TEXTURA DO TEMPO

“Caminhante, não há caminho; faz-se caminho ao caminhar.” Do poeta espanhol Antônio Machado

 

 

Os cafés de Paris nos levam à contemplação. As cadeiras viradas para as ruas nos permitem simplesmente acompanhar a vida que passa. Quem pede um copo de vinho ou um café tem o direito de, por horas, pensar a vida e observar as pessoas que, sem se identificarem, fazem parte, ainda que por segundos, das nossas vidas.

 

Alguém passa triste, com um olhar perdido e, por um instante, nós temos a impulsão de acompanhar tanta tristeza. A tristeza tem um quê de profundamente instigante. Talvez tentar saber o porquê dessa aparente solidão. Afinal, a solidão costuma ser uma grande companhia.

DADOS DISPONÍVEIS =>
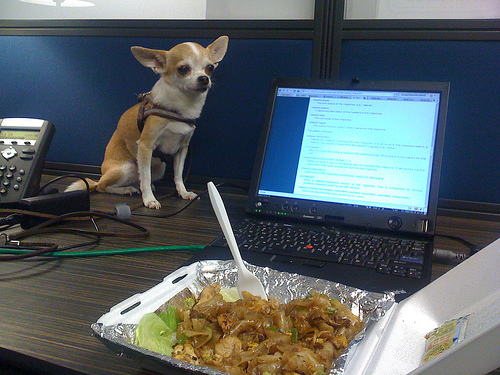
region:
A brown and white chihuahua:
[66, 34, 229, 211]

EXERCÍCIOS =>
A. Responda com base no texto sobre os cafés de Paris:
(i) De quem é a frase citada logo no começo?
(ii) Para onde ficam viradas as cadeiras dos cafés?
(iii) Segundo o último parágrafo, o que a solidão costuma ser?
B. Copie o trecho do texto sobre os cafés de Paris que começa em "TEXTURA DO TEMPO" e termina em "uma grande companhia.".

RESPOSTAS DOS EXERCÍCIOS =>
A.
(i) Do poeta espanhol Antônio Machado.
(ii) Para as ruas.
(iii) Uma grande companhia.

B.
TEXTURA DO TEMPO

“Caminhante, não há caminho; faz-se caminho ao caminhar.” Do poeta espanhol Antônio Machado

 

 

Os cafés de Paris nos levam à contemplação. As cadeiras viradas para as ruas nos permitem simplesmente acompanhar a vida que passa. Quem pede um copo de vinho ou um café tem o direito de, por horas, pensar a vida e observar as pessoas que, sem se identificarem, fazem parte, ainda que por segundos, das nossas vidas.

 

Alguém passa triste, com um olhar perdido e, por um instante, nós temos a impulsão de acompanhar tanta tristeza. A tristeza tem um quê de profundamente instigante. Talvez tentar saber o porquê dessa aparente solidão. Afinal, a solidão costuma ser uma grande companhia.